§ Task description
Locate every line in the material below that contains the string "avispas", and copy each of those lines in full.

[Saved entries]
=======

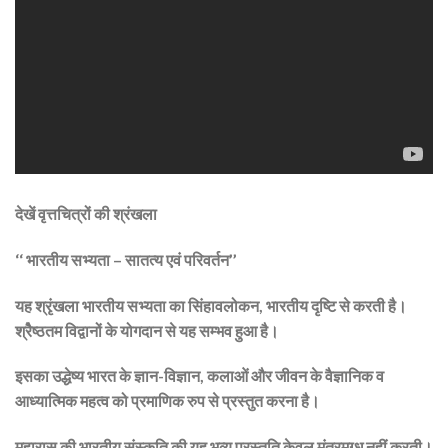
देखें वृत्तचित्रों की श्रंखला
‘‘ भारतीय सभ्यता – सातत्य एवं परिवर्तन’’
यह श्रृंखला भारतीय सभ्यता का सिंहावलोकन, भारतीय दृष्टि से करती है।
श्रैेष्ठतम विद्वानों के योगदान से यह सम्भव हुआ है।
इसका उद्धेष्य भारत के ज्ञान-विज्ञान, कलाओं और जीवन के वैज्ञानिक व
आध्यात्मिक महत्व को प्रमाणिक रुप से प्रस्तुत करना है।
महारास की भारतीय संस्कृति की यह भव्य प्रस्तुति केवल मंत्रमुग्ध नहीं करती।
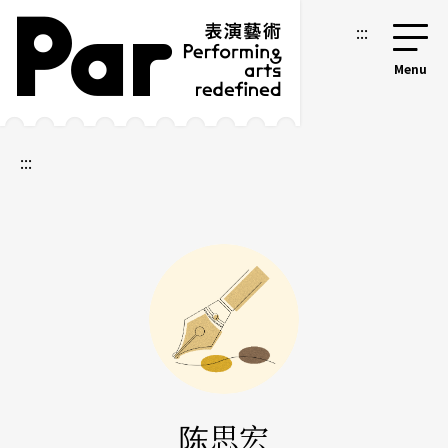
跳到主要内容区块
网站导览
:::
:::
陈思宏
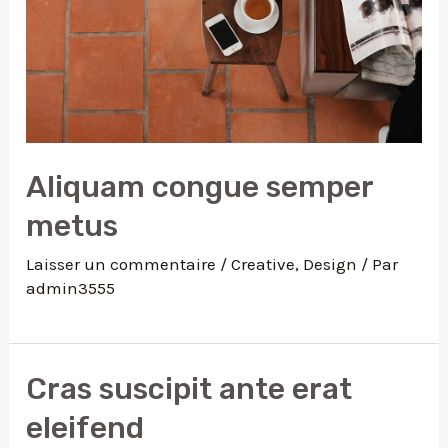
Aliquam congue semper
metus
Laisser un commentaire
/
Creative
,
Design
/ Par
admin3555
Cras suscipit ante erat
eleifend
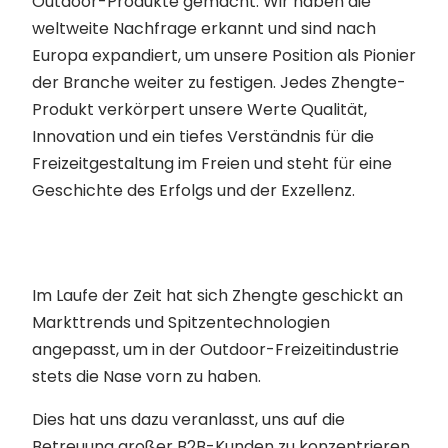
Outdoor-Produkte gemacht. Wir haben die
weltweite Nachfrage erkannt und sind nach
Europa expandiert, um unsere Position als Pionier
der Branche weiter zu festigen. Jedes Zhengte-
Produkt verkörpert unsere Werte Qualität,
Innovation und ein tiefes Verständnis für die
Freizeitgestaltung im Freien und steht für eine
Geschichte des Erfolgs und der Exzellenz.
Im Laufe der Zeit hat sich Zhengte geschickt an
Markttrends und Spitzentechnologien
angepasst, um in der Outdoor-Freizeitindustrie
stets die Nase vorn zu haben.
Dies hat uns dazu veranlasst, uns auf die
Betreuung großer B2B-Kunden zu konzentrieren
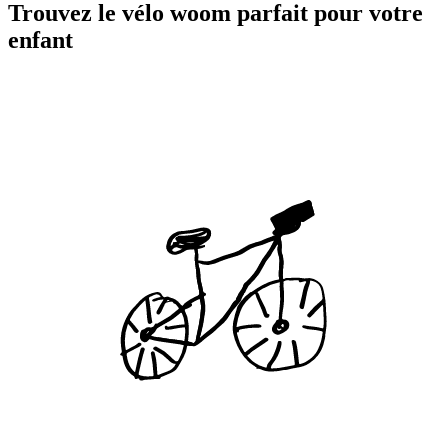
Trouvez le vélo woom parfait pour votre
enfant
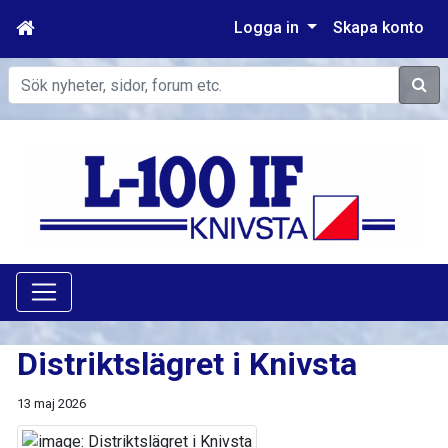
Logga in
Skapa konto
Sök
Distriktslägret i Knivsta
13 maj 2026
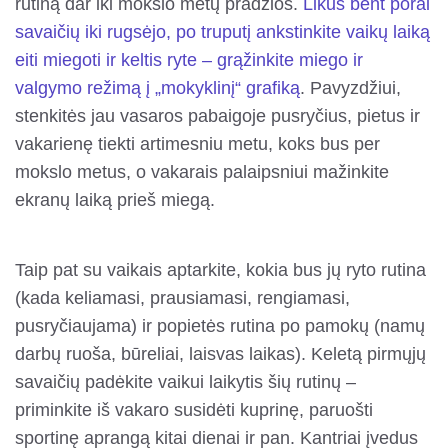
rutiną dar iki mokslo metų pradžios.
Likus bent porai
savaičių iki rugsėjo, po truputį ankstinkite vaikų laiką
eiti miegoti ir keltis ryte – grąžinkite miego ir
valgymo režimą į „mokyklinį“ grafiką
. Pavyzdžiui,
stenkitės jau vasaros pabaigoje pusryčius, pietus ir
vakarienę tiekti artimesniu metu, koks bus per
mokslo metus, o vakarais palaipsniui mažinkite
ekranų laiką prieš miegą.
Taip pat su vaikais aptarkite, kokia bus jų ryto rutina
(kada keliamasi, prausiamasi, rengiamasi,
pusryčiaujama) ir popietės rutina po pamokų (namų
darbų ruoša, būreliai, laisvas laikas). Keletą pirmųjų
savaičių padėkite vaikui laikytis šių rutinų –
priminkite iš vakaro susidėti kuprinę, paruošti
sportinę aprangą kitai dienai ir pan. Kantriai įvedus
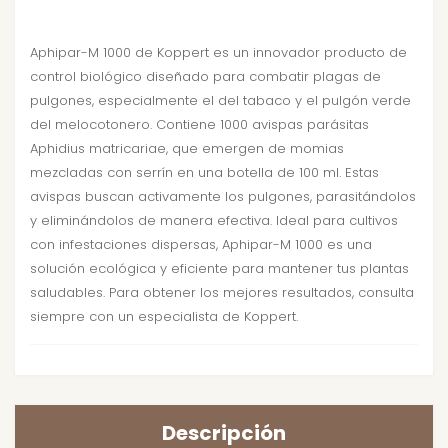
Aphipar-M 1000 de Koppert es un innovador producto de
control biológico diseñado para combatir plagas de
pulgones, especialmente el del tabaco y el pulgón verde
del melocotonero. Contiene 1000 avispas parásitas
Aphidius matricariae, que emergen de momias
mezcladas con serrín en una botella de 100 ml. Estas
avispas buscan activamente los pulgones, parasitándolos
y eliminándolos de manera efectiva. Ideal para cultivos
con infestaciones dispersas, Aphipar-M 1000 es una
solución ecológica y eficiente para mantener tus plantas
saludables. Para obtener los mejores resultados, consulta
siempre con un especialista de Koppert.
Descripción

=======

§ Result of this exercise
del melocotonero. Contiene 1000 avispas parásitas
avispas buscan activamente los pulgones, parasitándolos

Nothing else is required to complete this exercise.